Article by ICG member Felicia Schwartz, China Insight.

With China’s Hungry Ghost Festival concluded in September, Halloween around the corner, and Mexico’s Día de los Muertos following closely, it struck me how differently the returning dead behave across cultures. What began as seasonal musings turned dead-serious (pun intended)—these festivals reveal fundamental differences in consumer psychology.
China’s Hungry Ghost Festival honours spirits released during the seventh lunar month: beloved ancestors but also wandering “hungry ghosts” without descendants. Halloween, from Celtic Samhain, was coopted by Christians and evolved into playful fear divorced from reverence. Mexico’s Día de los Muertos, rooted in Aztec beliefs about death as transition, merged with Catholic tradition into a joyful family reunion with elaborate altars. and processions.
In short: Chinese ghosts are high-maintenance and need constant offerings. Western ghosts just want to party. Mexican ghosts are beloved relatives dropping by for dinner.
These different behaviours and attitudes really translate into three different cultural operating systems for decision-making that go well beyond the holidays.
China: Obligation
Chinese families burn offerings because they must—driven by filial duty and protective caution. This extends year-round: health products (“must protect family”), insurance (“must secure future”), luxury goods (“must show status”). Chinese consumers respond to products positioned as necessary duties.
West: Choice
Halloween operates on pure desire—transformation, self-expression, temporary escape. Participation triggers are FOMO and identity play, not duty. Western consumers seek choices that express individual identity: “what does this say about me?”
Latin America: Joyful Honor
Día de los Muertos transforms obligation into joy, duty into art.
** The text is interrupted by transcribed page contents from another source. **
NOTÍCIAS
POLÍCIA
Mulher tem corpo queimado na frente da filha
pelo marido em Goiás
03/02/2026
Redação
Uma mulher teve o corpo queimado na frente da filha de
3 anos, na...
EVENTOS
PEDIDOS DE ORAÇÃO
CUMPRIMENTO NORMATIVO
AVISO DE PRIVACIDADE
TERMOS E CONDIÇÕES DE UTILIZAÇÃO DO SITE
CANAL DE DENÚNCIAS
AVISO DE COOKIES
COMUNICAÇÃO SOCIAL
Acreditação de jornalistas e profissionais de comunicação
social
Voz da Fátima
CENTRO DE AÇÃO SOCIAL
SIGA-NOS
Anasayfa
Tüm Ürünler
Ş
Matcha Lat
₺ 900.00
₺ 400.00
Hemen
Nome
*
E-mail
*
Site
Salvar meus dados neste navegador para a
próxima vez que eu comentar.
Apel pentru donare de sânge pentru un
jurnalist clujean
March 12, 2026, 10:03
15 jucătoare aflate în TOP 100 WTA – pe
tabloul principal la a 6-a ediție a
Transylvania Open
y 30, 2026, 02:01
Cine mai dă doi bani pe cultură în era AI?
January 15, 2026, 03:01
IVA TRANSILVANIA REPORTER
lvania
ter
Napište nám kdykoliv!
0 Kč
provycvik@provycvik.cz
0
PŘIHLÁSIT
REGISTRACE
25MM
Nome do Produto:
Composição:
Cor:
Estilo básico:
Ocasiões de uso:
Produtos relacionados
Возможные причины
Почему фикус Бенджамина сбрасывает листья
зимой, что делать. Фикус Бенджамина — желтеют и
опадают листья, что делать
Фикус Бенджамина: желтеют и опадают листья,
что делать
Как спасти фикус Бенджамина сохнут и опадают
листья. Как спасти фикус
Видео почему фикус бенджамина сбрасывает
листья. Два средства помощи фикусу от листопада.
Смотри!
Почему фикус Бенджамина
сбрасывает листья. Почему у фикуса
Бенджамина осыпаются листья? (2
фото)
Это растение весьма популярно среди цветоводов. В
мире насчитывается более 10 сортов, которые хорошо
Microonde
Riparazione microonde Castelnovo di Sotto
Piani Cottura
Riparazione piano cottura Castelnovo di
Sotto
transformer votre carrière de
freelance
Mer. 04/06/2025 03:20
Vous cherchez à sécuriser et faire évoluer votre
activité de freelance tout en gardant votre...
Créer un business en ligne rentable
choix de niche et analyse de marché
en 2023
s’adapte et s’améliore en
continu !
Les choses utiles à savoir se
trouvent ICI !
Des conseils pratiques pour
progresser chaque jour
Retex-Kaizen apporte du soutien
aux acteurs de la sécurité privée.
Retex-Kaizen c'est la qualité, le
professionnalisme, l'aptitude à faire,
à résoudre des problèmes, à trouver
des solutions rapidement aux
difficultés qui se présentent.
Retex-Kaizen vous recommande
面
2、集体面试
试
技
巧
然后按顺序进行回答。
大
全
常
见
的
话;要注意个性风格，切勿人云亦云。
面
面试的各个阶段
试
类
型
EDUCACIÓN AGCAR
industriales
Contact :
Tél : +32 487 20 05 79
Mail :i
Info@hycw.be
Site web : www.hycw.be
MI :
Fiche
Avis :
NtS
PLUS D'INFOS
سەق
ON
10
Spending is joy-driven—beautiful altars, colorful skeleton parades reminding us “death is just part of life.” Latin American consumers skew toward purchases that strengthen relationships through celebration.
Of culture evolves and there is a contemporary twist to this framework
China: Obligation meets efficiency
Young urban Chinese remain selective about which traditions deserve their duty impulse. Authorities now promote “Cloud Offerings” via WeChat, replacing burned paper. Brands can modernize the form if they preserve the purpose: protection, family security, respect.
West: Identity expression amplified
The $3+ billion Halloween costume market reveals consumers want meaningful choices expressing individual identity. Social media amplifies this but doesn’t change the core driver: “this is who I am.”
Latin America: Authenticity under pressure
As Día de los Muertos goes global (the “Coco effect”), Mexican consumers face tension between modernizing presentation and defending cultural meaning. Authentic craftsmanship and cultural integrity are non-negotiable. Brands must prove they understand the why, not just the aesthetic.
The Pattern
Modern consumers globally are more selective about which traditions to embrace, but when they commit, they demand deeper authenticity and meaning. The opportunity for brands lies in honouring tradition while feeling contemporary, being efficient while meaningful, innovative while respectful.
After all, how you honour the dead says everything about how you live—and what you buy.